[DATA Boundary: Start]
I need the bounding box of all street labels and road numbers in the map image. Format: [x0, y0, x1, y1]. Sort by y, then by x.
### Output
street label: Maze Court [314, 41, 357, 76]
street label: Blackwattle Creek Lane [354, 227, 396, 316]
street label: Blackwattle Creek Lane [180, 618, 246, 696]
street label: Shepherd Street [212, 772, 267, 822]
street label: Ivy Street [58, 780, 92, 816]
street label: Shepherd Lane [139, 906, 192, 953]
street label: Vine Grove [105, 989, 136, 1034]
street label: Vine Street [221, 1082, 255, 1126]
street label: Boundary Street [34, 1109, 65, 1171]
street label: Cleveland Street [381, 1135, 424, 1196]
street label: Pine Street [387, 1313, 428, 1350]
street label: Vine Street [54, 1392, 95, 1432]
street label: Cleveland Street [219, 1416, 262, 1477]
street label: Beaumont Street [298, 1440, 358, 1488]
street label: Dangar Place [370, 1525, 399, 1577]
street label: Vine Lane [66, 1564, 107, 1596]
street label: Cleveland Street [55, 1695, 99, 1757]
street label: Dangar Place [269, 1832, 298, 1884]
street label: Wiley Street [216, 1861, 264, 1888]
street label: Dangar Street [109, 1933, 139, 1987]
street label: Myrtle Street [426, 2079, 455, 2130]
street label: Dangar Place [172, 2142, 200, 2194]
[DATA Boundary: End]
**WHAT YOU SHOULD DO:** Check each line of the records for "Dangar" and copy the ones that contain it.

**SOLUTION BELOW:**
street label: Dangar Place [370, 1525, 399, 1577]
street label: Dangar Place [269, 1832, 298, 1884]
street label: Dangar Street [109, 1933, 139, 1987]
street label: Dangar Place [172, 2142, 200, 2194]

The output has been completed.